_Data records_:
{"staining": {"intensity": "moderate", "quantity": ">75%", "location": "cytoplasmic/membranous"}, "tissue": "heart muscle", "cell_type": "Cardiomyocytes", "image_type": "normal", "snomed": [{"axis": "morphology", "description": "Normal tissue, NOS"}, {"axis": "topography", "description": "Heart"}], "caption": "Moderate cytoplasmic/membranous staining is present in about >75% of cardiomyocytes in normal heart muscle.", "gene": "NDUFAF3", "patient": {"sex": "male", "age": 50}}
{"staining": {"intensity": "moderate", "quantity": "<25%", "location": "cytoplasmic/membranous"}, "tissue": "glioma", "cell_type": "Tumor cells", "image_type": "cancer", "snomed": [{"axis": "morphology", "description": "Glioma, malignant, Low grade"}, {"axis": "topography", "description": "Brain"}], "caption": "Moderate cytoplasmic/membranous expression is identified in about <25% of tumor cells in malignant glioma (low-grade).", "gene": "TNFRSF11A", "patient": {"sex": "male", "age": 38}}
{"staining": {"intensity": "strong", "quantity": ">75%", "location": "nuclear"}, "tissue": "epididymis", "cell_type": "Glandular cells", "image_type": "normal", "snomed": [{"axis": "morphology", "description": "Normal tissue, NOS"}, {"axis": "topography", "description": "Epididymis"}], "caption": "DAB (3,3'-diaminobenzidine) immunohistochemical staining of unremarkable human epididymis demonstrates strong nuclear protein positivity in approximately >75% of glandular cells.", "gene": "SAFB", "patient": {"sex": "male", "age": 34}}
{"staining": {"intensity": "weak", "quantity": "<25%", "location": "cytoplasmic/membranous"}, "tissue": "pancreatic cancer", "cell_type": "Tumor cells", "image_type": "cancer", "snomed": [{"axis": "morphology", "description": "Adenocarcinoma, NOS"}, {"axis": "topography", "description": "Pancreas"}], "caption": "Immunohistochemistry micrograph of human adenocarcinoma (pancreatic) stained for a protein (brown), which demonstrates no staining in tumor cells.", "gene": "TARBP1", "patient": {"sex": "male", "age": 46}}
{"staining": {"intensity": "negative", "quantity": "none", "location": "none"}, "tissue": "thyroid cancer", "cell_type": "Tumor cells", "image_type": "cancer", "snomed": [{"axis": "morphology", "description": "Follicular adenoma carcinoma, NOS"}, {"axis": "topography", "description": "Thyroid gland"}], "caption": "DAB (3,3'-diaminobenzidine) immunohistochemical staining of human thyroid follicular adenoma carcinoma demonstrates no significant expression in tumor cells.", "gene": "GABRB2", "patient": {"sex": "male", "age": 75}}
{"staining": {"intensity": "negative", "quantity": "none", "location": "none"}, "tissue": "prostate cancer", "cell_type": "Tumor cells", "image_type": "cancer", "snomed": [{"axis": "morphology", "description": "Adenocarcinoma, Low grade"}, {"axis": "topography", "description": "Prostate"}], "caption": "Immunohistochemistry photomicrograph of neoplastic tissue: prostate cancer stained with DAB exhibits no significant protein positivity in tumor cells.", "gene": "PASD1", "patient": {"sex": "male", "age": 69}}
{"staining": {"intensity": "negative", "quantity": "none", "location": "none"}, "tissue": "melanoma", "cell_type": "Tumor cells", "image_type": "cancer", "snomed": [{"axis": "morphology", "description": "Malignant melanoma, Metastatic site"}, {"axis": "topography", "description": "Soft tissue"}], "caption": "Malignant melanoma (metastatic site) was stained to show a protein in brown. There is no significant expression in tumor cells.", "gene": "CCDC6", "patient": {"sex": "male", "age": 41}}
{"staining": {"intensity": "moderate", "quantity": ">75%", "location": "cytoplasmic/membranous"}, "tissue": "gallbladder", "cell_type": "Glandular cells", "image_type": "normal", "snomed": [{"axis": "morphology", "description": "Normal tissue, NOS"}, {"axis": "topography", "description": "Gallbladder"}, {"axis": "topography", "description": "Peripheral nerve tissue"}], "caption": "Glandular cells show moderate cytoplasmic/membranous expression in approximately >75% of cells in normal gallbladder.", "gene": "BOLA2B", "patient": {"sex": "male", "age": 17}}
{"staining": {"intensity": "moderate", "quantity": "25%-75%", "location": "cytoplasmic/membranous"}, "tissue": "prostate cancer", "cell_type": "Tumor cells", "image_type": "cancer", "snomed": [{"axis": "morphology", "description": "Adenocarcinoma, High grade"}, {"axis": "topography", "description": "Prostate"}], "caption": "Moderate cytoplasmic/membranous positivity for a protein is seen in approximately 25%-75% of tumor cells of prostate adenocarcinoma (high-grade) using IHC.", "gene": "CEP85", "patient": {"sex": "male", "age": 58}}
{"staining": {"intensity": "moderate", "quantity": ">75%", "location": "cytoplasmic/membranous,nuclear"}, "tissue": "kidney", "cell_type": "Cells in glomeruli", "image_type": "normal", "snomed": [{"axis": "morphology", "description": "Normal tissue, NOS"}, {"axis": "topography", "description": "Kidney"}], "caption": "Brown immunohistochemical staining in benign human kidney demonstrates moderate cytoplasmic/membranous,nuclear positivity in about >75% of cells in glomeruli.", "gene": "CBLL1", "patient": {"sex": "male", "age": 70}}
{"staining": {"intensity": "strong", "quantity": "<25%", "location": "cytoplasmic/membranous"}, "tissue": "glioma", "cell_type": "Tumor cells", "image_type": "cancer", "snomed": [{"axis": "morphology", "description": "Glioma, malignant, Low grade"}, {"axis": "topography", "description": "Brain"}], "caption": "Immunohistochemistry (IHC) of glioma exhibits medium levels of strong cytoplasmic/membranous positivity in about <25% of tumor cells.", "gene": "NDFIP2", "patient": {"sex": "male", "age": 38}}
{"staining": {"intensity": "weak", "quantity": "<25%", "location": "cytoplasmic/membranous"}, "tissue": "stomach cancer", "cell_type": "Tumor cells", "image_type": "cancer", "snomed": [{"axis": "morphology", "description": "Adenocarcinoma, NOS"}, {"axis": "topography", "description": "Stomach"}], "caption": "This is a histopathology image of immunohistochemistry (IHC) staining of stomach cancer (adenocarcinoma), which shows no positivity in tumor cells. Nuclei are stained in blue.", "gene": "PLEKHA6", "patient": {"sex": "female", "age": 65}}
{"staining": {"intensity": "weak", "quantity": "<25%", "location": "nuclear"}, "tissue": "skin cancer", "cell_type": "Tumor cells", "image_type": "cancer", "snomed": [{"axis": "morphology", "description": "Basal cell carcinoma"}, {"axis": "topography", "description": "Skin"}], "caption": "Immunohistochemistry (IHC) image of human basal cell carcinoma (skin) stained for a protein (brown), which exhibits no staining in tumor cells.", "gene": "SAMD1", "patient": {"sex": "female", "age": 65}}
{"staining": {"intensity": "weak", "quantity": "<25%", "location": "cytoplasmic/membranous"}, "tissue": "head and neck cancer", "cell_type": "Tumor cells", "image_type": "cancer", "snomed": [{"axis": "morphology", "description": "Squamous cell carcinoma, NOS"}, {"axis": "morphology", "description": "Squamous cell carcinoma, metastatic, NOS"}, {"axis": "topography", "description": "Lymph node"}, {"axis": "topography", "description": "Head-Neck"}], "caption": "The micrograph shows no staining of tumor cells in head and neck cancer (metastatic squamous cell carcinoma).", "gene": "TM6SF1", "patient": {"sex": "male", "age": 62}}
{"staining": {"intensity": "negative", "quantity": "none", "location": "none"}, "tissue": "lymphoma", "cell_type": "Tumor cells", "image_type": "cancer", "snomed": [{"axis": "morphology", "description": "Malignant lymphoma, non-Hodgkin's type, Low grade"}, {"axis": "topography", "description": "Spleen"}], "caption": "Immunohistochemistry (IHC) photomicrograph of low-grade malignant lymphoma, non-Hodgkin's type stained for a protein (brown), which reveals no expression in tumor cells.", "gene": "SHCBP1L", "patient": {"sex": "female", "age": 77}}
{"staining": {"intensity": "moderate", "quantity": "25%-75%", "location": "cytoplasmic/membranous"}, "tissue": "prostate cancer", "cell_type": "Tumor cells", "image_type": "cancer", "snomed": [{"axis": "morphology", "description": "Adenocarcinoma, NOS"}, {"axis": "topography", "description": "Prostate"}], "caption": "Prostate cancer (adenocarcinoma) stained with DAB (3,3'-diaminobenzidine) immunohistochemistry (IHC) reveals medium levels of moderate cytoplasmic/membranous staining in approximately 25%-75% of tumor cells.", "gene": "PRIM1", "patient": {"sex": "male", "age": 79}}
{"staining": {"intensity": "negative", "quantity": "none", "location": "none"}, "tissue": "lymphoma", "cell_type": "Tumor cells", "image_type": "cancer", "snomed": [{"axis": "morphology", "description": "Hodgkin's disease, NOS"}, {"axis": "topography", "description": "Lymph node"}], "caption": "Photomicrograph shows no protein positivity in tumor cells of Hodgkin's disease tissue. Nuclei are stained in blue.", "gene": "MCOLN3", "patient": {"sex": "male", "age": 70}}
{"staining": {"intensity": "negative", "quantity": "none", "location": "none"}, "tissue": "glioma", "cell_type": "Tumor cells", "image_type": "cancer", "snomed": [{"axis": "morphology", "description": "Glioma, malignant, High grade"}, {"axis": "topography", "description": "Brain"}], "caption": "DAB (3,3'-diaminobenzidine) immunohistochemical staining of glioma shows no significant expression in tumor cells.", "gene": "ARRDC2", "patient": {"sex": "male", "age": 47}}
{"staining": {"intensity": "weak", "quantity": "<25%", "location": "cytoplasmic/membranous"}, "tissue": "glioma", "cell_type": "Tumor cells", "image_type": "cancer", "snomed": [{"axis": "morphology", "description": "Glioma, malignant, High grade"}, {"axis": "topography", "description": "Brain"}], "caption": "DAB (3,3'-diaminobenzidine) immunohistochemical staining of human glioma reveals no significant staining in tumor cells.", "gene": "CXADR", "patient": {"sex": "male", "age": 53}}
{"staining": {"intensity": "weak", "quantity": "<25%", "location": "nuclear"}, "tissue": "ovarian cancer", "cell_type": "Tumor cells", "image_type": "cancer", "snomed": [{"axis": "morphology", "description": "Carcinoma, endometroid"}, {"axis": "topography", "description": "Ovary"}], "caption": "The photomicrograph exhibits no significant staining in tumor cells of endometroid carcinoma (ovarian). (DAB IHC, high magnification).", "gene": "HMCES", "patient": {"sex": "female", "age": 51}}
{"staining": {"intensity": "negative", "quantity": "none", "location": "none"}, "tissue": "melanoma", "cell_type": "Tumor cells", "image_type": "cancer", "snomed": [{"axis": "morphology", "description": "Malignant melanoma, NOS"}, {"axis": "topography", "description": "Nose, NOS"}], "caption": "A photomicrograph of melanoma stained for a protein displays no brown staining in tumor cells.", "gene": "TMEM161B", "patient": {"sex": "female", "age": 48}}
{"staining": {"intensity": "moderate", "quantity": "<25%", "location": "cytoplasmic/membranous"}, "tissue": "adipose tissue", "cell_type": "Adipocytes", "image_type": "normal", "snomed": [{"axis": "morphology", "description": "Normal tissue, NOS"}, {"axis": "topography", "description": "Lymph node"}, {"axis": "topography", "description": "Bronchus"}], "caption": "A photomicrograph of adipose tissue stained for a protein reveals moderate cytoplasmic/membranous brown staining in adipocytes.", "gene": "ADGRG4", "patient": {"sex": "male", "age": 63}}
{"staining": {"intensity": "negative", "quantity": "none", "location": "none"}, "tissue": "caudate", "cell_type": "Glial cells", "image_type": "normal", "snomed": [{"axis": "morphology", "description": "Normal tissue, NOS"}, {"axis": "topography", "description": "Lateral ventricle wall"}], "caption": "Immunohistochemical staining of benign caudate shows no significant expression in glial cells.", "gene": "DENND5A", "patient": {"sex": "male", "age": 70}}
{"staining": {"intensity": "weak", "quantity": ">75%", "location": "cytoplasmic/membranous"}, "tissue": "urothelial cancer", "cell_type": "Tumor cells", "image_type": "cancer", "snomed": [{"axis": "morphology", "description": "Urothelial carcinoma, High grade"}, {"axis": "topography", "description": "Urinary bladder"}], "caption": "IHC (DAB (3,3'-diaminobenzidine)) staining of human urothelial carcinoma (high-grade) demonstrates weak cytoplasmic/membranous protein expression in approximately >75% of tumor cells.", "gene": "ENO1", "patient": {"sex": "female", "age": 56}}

_Task directions_: Start with the line above that contains "staining of glioma" and end with the line that contains "photomicrograph of melanoma". Write out those lines exactly, and only those.

_Exercise output_:
{"staining": {"intensity": "negative", "quantity": "none", "location": "none"}, "tissue": "glioma", "cell_type": "Tumor cells", "image_type": "cancer", "snomed": [{"axis": "morphology", "description": "Glioma, malignant, High grade"}, {"axis": "topography", "description": "Brain"}], "caption": "DAB (3,3'-diaminobenzidine) immunohistochemical staining of glioma shows no significant expression in tumor cells.", "gene": "ARRDC2", "patient": {"sex": "male", "age": 47}}
{"staining": {"intensity": "weak", "quantity": "<25%", "location": "cytoplasmic/membranous"}, "tissue": "glioma", "cell_type": "Tumor cells", "image_type": "cancer", "snomed": [{"axis": "morphology", "description": "Glioma, malignant, High grade"}, {"axis": "topography", "description": "Brain"}], "caption": "DAB (3,3'-diaminobenzidine) immunohistochemical staining of human glioma reveals no significant staining in tumor cells.", "gene": "CXADR", "patient": {"sex": "male", "age": 53}}
{"staining": {"intensity": "weak", "quantity": "<25%", "location": "nuclear"}, "tissue": "ovarian cancer", "cell_type": "Tumor cells", "image_type": "cancer", "snomed": [{"axis": "morphology", "description": "Carcinoma, endometroid"}, {"axis": "topography", "description": "Ovary"}], "caption": "The photomicrograph exhibits no significant staining in tumor cells of endometroid carcinoma (ovarian). (DAB IHC, high magnification).", "gene": "HMCES", "patient": {"sex": "female", "age": 51}}
{"staining": {"intensity": "negative", "quantity": "none", "location": "none"}, "tissue": "melanoma", "cell_type": "Tumor cells", "image_type": "cancer", "snomed": [{"axis": "morphology", "description": "Malignant melanoma, NOS"}, {"axis": "topography", "description": "Nose, NOS"}], "caption": "A photomicrograph of melanoma stained for a protein displays no brown staining in tumor cells.", "gene": "TMEM161B", "patient": {"sex": "female", "age": 48}}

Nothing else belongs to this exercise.